◆ PROBLEM TO SOLVE: Copy the stretch of the given text from "If the measure" through "thought we could." word for word.

◆ GIVEN TEXT:
□ □ □ □ □

If the measure is any of the numbers given above – the death, the starvation, the disease – then this world is never without humanitarian crises. Each day is a calamity of the scale that Haiti is experiencing. Poverty is ubiquitous, disease is omnipresent, starvation is the norm, and death is the rule. Yet we accept all of this as status quo. So many people were moved to do more in the face of the crisis in Haiti, to dig a little deeper than they thought they could. And that in the midst of a worldwide economic crisis. I just can’t help but wonder what the world would be like if we recognize that every day is a catastrophe. And I can’t help but wonder what it might be like if we all dug a little deeper than we thought we could.
Word of the Day
kakistocracy (kak is toc ra cy) [kak-uh-stoc-ruh-see]
- (noun) government by the worst persons; a form of government in which the worst persons are in power.
- (noun) government by the least qualified or most unprincipled citizens.
Jan 29
Most people I know claim they want a leader to lead from the center. I’m talking politics here, not sports. On Wednesday night, as I sat listening to President Obama’s State of the Union address, I started pondering what it would be like if we really did have a leader who led from the center. It seems like a reasonable idea – lead in a way that recognizes the merits of the arguments made by every faction and synthesize them into proposals that give everyone a little bit of what they want. But as I thought a bit more, I realized that leading from the center is even less tenable than leading from the extreme. It has two factors going against it: mathematics, and human psychology.

□ □ □ □ □

◆ DATA TO EXAMINE:
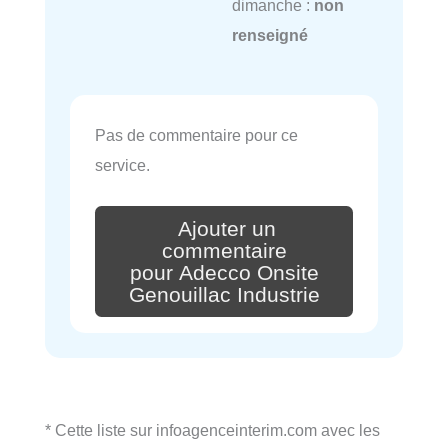
dimanche :
non
renseigné
Pas de commentaire pour ce
service.
Ajouter un
commentaire
pour Adecco Onsite
Genouillac Industrie
* Cette liste sur infoagenceinterim.com avec les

□ □ □ □ □

◆ SOLUTION BELOW:
If the measure is any of the numbers given above – the death, the starvation, the disease – then this world is never without humanitarian crises. Each day is a calamity of the scale that Haiti is experiencing. Poverty is ubiquitous, disease is omnipresent, starvation is the norm, and death is the rule. Yet we accept all of this as status quo. So many people were moved to do more in the face of the crisis in Haiti, to dig a little deeper than they thought they could. And that in the midst of a worldwide economic crisis. I just can’t help but wonder what the world would be like if we recognize that every day is a catastrophe. And I can’t help but wonder what it might be like if we all dug a little deeper than we thought we could.